A Hasidic Story Permitting Sabbath Desecration

Question

On the Sabbath I read in a Hasidic piece on the weekly Torah portion about a Hasid in a town who became very ill in the middle of the Sabbath. They sent a messenger to the Rebbe (his name was mentioned, but I don’t remember it) who went beyond the Sabbath boundary in order to ask for mercy on his behalf.
When the rabbi heard about this (I don’t remember his name either), he asked the Rebbe how this could be permitted, given that it involved violating a Torah-level prohibition.
He answered: this follows by an a fortiori argument. After all, a doctor is permitted to heal a dangerously ill person on the Sabbath. And if a doctor, about whom it is said, “permission was given to the doctor to heal,” may heal on the Sabbath,
then all the more so one may seek mercy through a righteous man, about whom it is said, “one who needs mercy should go to the righteous person” (a quote from some Talmudic passage), in obligatory language: “should go”!
 
The story was presented to the Hasidic audience without any qualification regarding practical Jewish law; it seems this was a ruling in every sense.
Where would you classify such an instruction?
Plain-sense interpretation / midrashic / Reform / Conservative / some other mutation?

Answer

It was the Rebbe of Belz.
Seemingly, the matter depends on the question whether going to a righteous man really is effective (and whether he really is a righteous man).

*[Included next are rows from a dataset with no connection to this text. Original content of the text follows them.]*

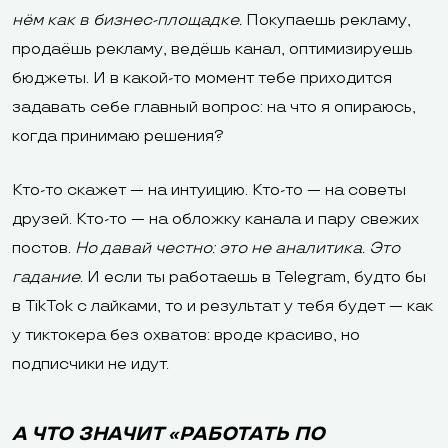
нём как в бизнес-площадке.
Покупаешь рекламу,
продаёшь рекламу, ведёшь канал, оптимизируешь
бюджеты. И в какой-то момент тебе приходится
задавать себе главный вопрос: на что я опираюсь,
когда принимаю решения?
Кто-то скажет — на интуицию. Кто-то — на советы
друзей. Кто-то — на обложку канала и пару свежих
постов.
Но давай честно: это не аналитика. Это
гадание.
И если ты работаешь в Telegram, будто бы
в TikTok с лайками, то и результат у тебя будет — как
у тиктокера без охватов: вроде красиво, но
подписчики не идут.
А ЧТО ЗНАЧИТ «РАБОТАТЬ ПО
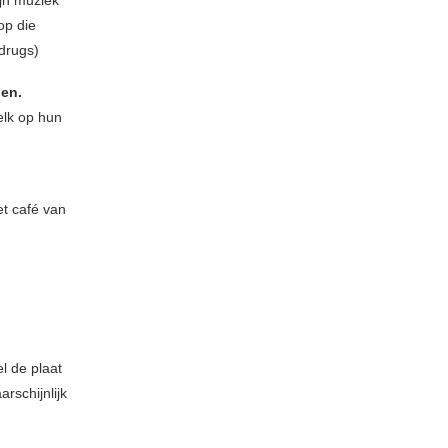
op die
drugs)
den.
lk op hun
et café van
el de plaat
rschijnlijk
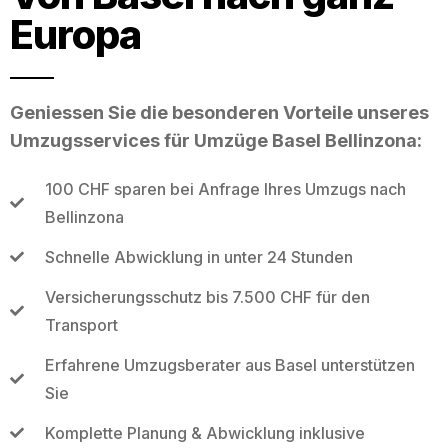
Europa
Geniessen Sie die besonderen Vorteile unseres
Umzugsservices für Umzüge Basel Bellinzona:
100 CHF sparen bei Anfrage Ihres Umzugs nach
Bellinzona
Schnelle Abwicklung in unter 24 Stunden
Versicherungsschutz bis 7.500 CHF für den
Transport
Erfahrene Umzugsberater aus Basel unterstützen
Sie
Komplette Planung & Abwicklung inklusive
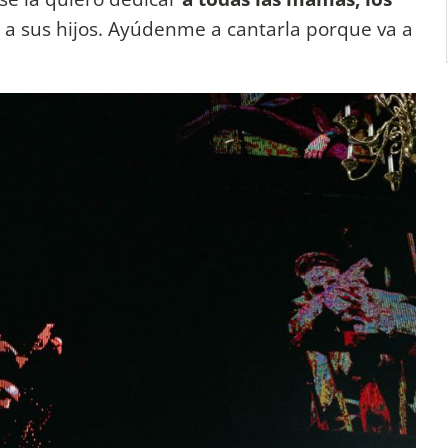
a sus hijos. Ayúdenme a cantarla porque va a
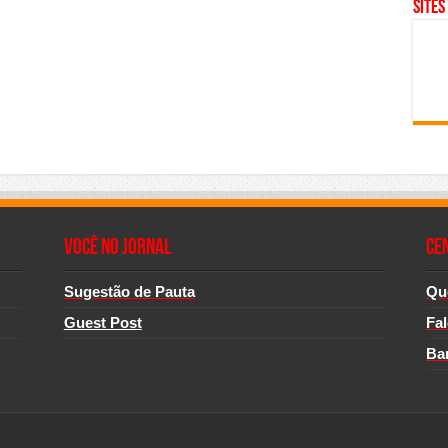
SITES
Você no Jornal
CE
Sugestão de Pauta
Qu
Guest Post
Fa
Ba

If so, then why not violate the Sabbath? So this has nothing whatsoever to do with Reform or any other mutation. There is a factual discussion here. However, quite a few later authorities wrote that even if it is effective, it is still forbidden to violate the Sabbath for a segulah-type rescue. Birkei Yosef and Rabbi Shlomo Kluger, among others, discussed this at length. If I recall correctly, they brought proof from the Talmud in Makkot about throwing the Divine Name in order to stop the depths.

Discussion on Answer

Shmuel (2025-03-03)

Okay. Now I see there’s actually a real halakhic discussion about this (all the halakhic decisors are stringent about it).

That a fortiori argument seemed strange to me. And if they rely on it (as the story implies), it sounds really absurd and ridiculous to permit Sabbath desecration on that basis.

Michi (2025-03-03)

That a fortiori argument is just a Hasidic homily. Ignore it. There is a halakhic claim here that can be discussed.

Judah (2025-03-03)

The same issue exists regarding whether it is permitted to write a “holy name” on the Sabbath so that someone will be healed.